Comment by rafram

6 hours ago

The core of the training data is public, but the part that actually makes these models smart came from (pretty highly-paid) experts via platforms like Mercor. Claude didn't magically learn to write good code by reading all of GitHub - humans trained it in that, more or less manually.

24 comments

rafram

rapind 5 hours ago

If you pay me to curate a playlist of musical hits, can you now publish and charge people for access to that playlist (*including the curated material)? Can we do the same with movies? Books?

/edit Added a note to make it more obvious that the material is included in the playlist, just like the material is incorporated as part of curated AI models.

tanseydavid 4 hours ago
>> If you pay me to curate a playlist of musical hits, can you now publish and charge people for access to that playlist?
If the contract was "work-for-hire" then yes, of course I can.
- rapind 4 hours ago
  
  Maybe I wasn't clear. The playlist includes the material in it. Just like curated AI does.

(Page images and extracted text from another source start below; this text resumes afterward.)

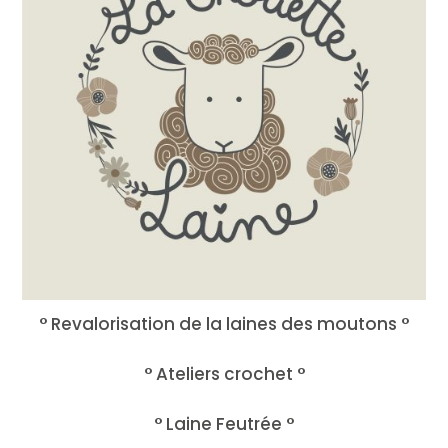
° Revalorisation de la laines des moutons °
° Ateliers crochet °
° Laine Feutrée °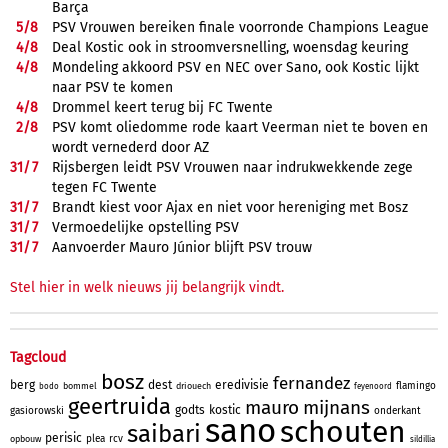
Barça
5/
8
PSV Vrouwen bereiken finale voorronde Champions League
4/
8
Deal Kostic ook in stroomversnelling, woensdag keuring
4/
8
Mondeling akkoord PSV en NEC over Sano, ook Kostic lijkt
naar PSV te komen
4/
8
Drommel keert terug bij FC Twente
2/
8
PSV komt oliedomme rode kaart Veerman niet te boven en
wordt vernederd door AZ
31/
7
Rijsbergen leidt PSV Vrouwen naar indrukwekkende zege
tegen FC Twente
31/
7
Brandt kiest voor Ajax en niet voor hereniging met Bosz
31/
7
Vermoedelijke opstelling PSV
31/
7
Aanvoerder Mauro Júnior blijft PSV trouw
Stel hier in welk nieuws jij belangrijk vindt.
Tagcloud
bosz
fernandez
berg
dest
eredivisie
flamingo
bommel
driouech
bodo
feyenoord
geertruida
mauro
mijnans
godts
kostic
gasiorowski
onderkant
sano
schouten
saibari
perisic
plea
rcv
opbouw
sildillia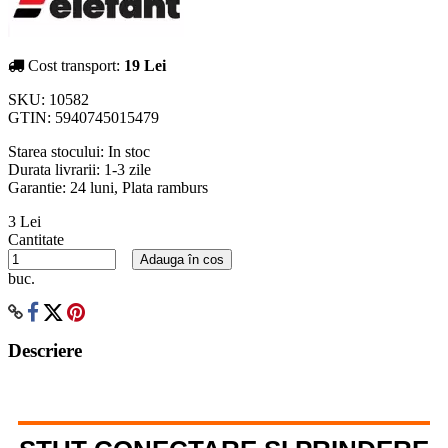
Cost transport:
19 Lei
SKU:
10582
GTIN:
5940745015479
Starea stocului:
In stoc
Durata livrarii:
1-3 zile
Garantie: 24 luni, Plata ramburs
3 Lei
Cantitate
Adauga în cos
buc.
Descriere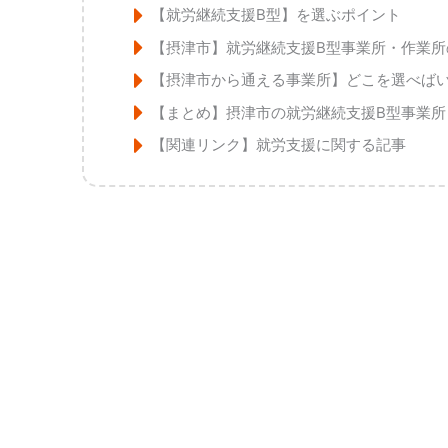
【就労継続支援B型】を選ぶポイント
【摂津市】就労継続支援B型事業所・作業所
【摂津市から通える事業所】どこを選べば
【まとめ】摂津市の就労継続支援B型事業所
【関連リンク】就労支援に関する記事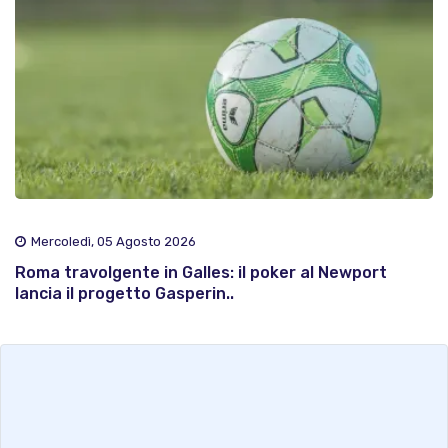
Mercoledì, 05 Agosto 2026
Roma travolgente in Galles: il poker al Newport
lancia il progetto Gasperin..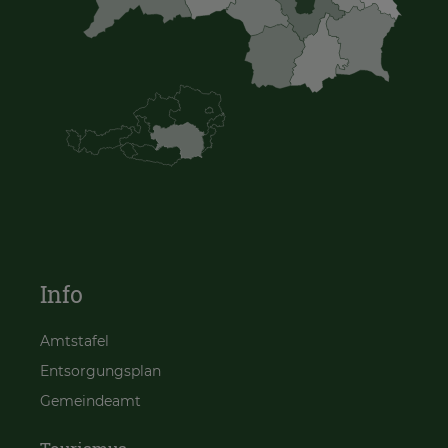
Info
Amtstafel
Entsorgungsplan
Gemeindeamt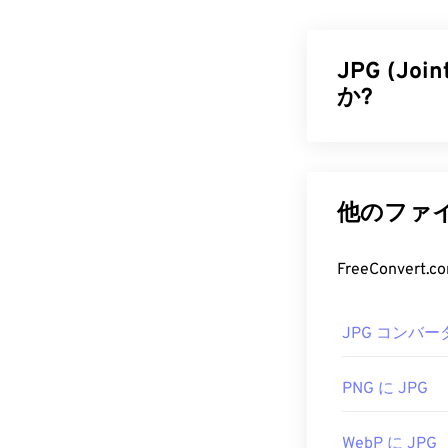
す。RW2（お
像ファイルの処
JPG (Joi
RW2 フ
か?
RW2を開くた
Microsoft 
JPG（Joint
Photoshop Lig
を採用した汎用
ス、クロスプ
す。また、JP
他のファイ
トでの使用に
他に試せる無
減できます。
す。有料ビュ
FreeConve
互換性のある
さらに高い圧
ある WebP に
開発元：
パナ
JPG コンバー
初回リリース:
JPG フ
PNG に JPG
ほぼすべての画
ができます。J
WebP に JPG
画像エディタ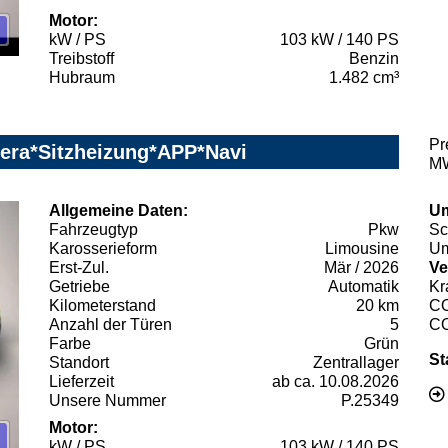
Motor:
kW / PS
103 kW / 140 PS
Treibstoff
Benzin
Hubraum
1.482 cm³
Pr
mera*Sitzheizung*APP*Navi
MW
Allgemeine Daten:
Um
Fahrzeugtyp
Pkw
Sc
Karosserieform
Limousine
Um
Erst-Zul.
Mär / 2026
Ve
Getriebe
Automatik
Kr
Kilometerstand
20 km
C
Anzahl der Türen
5
C
Farbe
Grün
St
Standort
Zentrallager
Lieferzeit
ab ca. 10.08.2026
Unsere Nummer
P.25349
Motor:
kW / PS
103 kW / 140 PS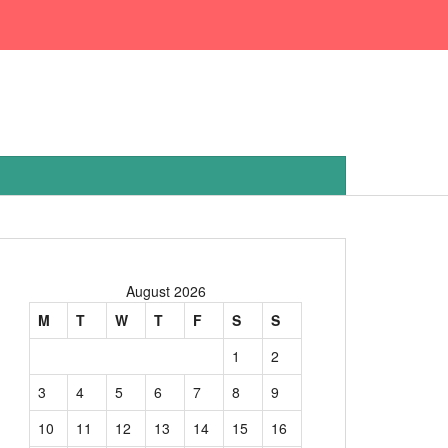
August 2026
M
T
W
T
F
S
S
1
2
3
4
5
6
7
8
9
10
11
12
13
14
15
16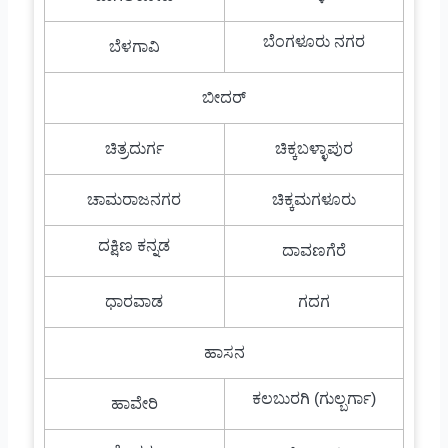
ಬೆಂಗಳೂರು ನಗರ
ಬೆಳಗಾವಿ
ಬೀದರ್
ಚಿತ್ರದುರ್ಗ
ಚಿಕ್ಕಬಳ್ಳಾಪುರ
ಚಾಮರಾಜನಗರ
ಚಿಕ್ಕಮಗಳೂರು
ದಕ್ಷಿಣ ಕನ್ನಡ
ದಾವಣಗೆರೆ
ಧಾರವಾಡ
ಗದಗ
ಹಾಸನ
ಕಲಬುರಗಿ (ಗುಲ್ಬರ್ಗಾ)
ಹಾವೇರಿ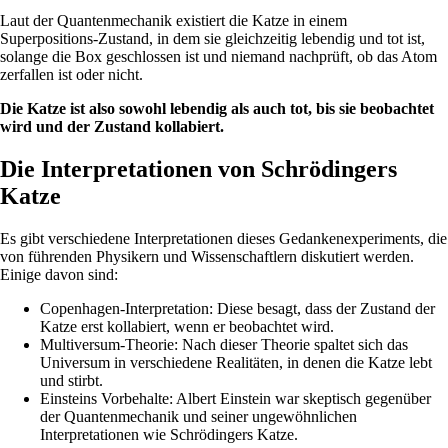
Laut der Quantenmechanik existiert die Katze in einem
Superpositions-Zustand, in dem sie gleichzeitig lebendig und tot ist,
solange die Box geschlossen ist und niemand nachprüft, ob das Atom
zerfallen ist oder nicht.
Die Katze ist also sowohl lebendig als auch tot, bis sie beobachtet
wird und der Zustand kollabiert.
Die Interpretationen von Schrödingers
Katze
Es gibt verschiedene Interpretationen dieses Gedankenexperiments, die
von führenden Physikern und Wissenschaftlern diskutiert werden.
Einige davon sind:
Copenhagen-Interpretation: Diese besagt, dass der Zustand der
Katze erst kollabiert, wenn er beobachtet wird.
Multiversum-Theorie: Nach dieser Theorie spaltet sich das
Universum in verschiedene Realitäten, in denen die Katze lebt
und stirbt.
Einsteins Vorbehalte: Albert Einstein war skeptisch gegenüber
der Quantenmechanik und seiner ungewöhnlichen
Interpretationen wie Schrödingers Katze.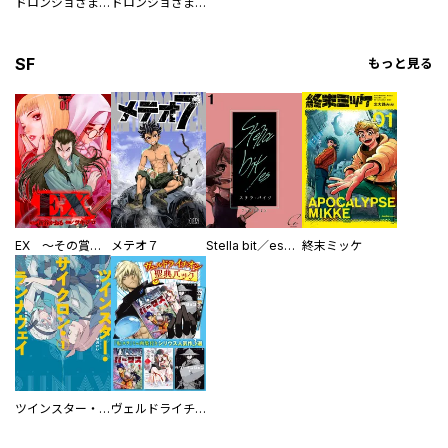
ドロンジョさまは転生しても悪役令嬢のままだった
ドロンジョさまは転生しても悪役令嬢のままだった【分冊版】
SF
もっと見る
EX ～その賞金稼ぎは、世界の出口を探す～【単行本版】
メテオ７
Stella bit／es【単話版】
終末ミッケ
ツインスター・サイクロン・ランナウェイ
ヴェルドライチオシ聖典パック 『転スラ』ミニ画集付き シリウス人気作３選
／涼風そら ／鵜野真 ／戸部じろ ／光莉 ／
蚊帳りく ／吉田瑠夏 ／坂木橙日 ／原口鳳汰 ／卜部ひかり ／赫深ゆ
らん ／むらたん ／鬼虫兵庫 ／アカシ コウベ ／暁遥迦 ／夏梅アン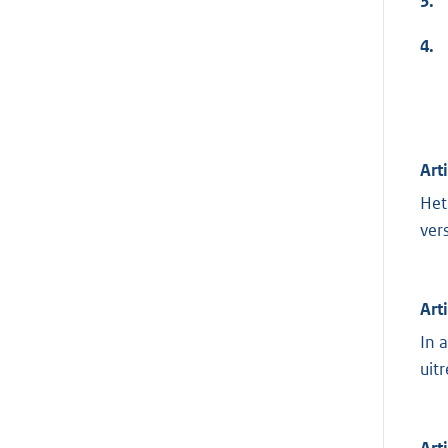
3.
4.
Art
Het
ver
Art
In 
uit
Art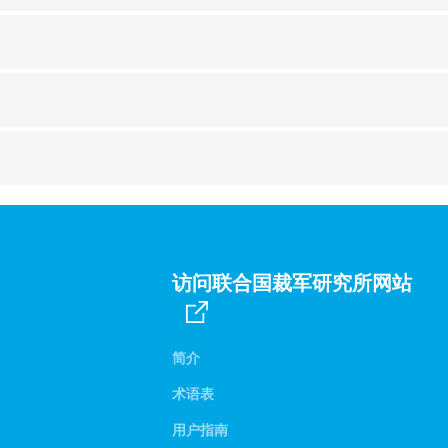
访问联合国裁军研究所网站
简介
术语表
用户指南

datsci_est_2015 4 hours ago

Given the breadth of LLM knowledge, I somehow doubt this. Sure, it’s probably responsible for the quality of LLM insights, but I don’t think anyone was asking experts about e.g. the complex ecological effects of invasive zebra mussels and their provenance in Lake Michigan.

visarga 5 hours ago

No, they do RLVR (reinforcement learning with verifiable rewards) like everyone else. And probably use claude data too, with human in the loop and tool feedback.

jaen 6 hours ago

...and the rest of the training data (ie. the entire corpus of copyrighted works) was not written by experts expecting compensation? Double standards.

Ajedi32 5 hours ago
No, public data is not generally written by "experts expecting compensation".
By the way, I don't expect you to pay me for this comment. You can just read it for free. You're welcome.
- jaen 4 hours ago
  
  Ugh, please don't read strawmen into other's arguments and try to follow the HN guidelines.
  Also, how about making proper arguments yourself? The vast majority of the training data isn't generated by company-paid AI experts either.
  Notably, books, even though they don't form a large part of the training data, significantly improve performance on some tasks (same way as expert-generated data).
  Why do you think the AI labs are so eager about scanning (and then destroying) every book on the planet?
  If you removed all copyrighted works from the training corpus, the model would be notably weaker.
- calgoo 5 hours ago
  
  No, but people do upload data with an expectation that the data not being used without their permission (unless they do a BSD/MIT/Public domain like license). Otherwise, the platform AND/OR the user do expect the data NOT to be used for purposes other then what it was intended for. Your comment is still your comment, and the hacker news platform also has a say in this. If there had been an opt-in, then fine no problem, but there was none, they just trained on everything available, including downloading pirated books from the internet.
  
  3 replies →
- pastel8739 5 hours ago
  
  Books?
  
  1 reply →
rafram 6 hours ago
I didn't say that.
- thom 5 hours ago
  
  No, you just parroted an increasingly popular talking point, the entire purpose of which seems to be to absolve AI companies of the enormous theft that put them in the position to hire experts in the first place.
  
  6 replies →
- jaen 5 hours ago
  
  Indeed, that's exactly why I replied - you omitted one side from the discussion.

freejazz 5 hours ago

So? What about the authors of all the works these companies stole?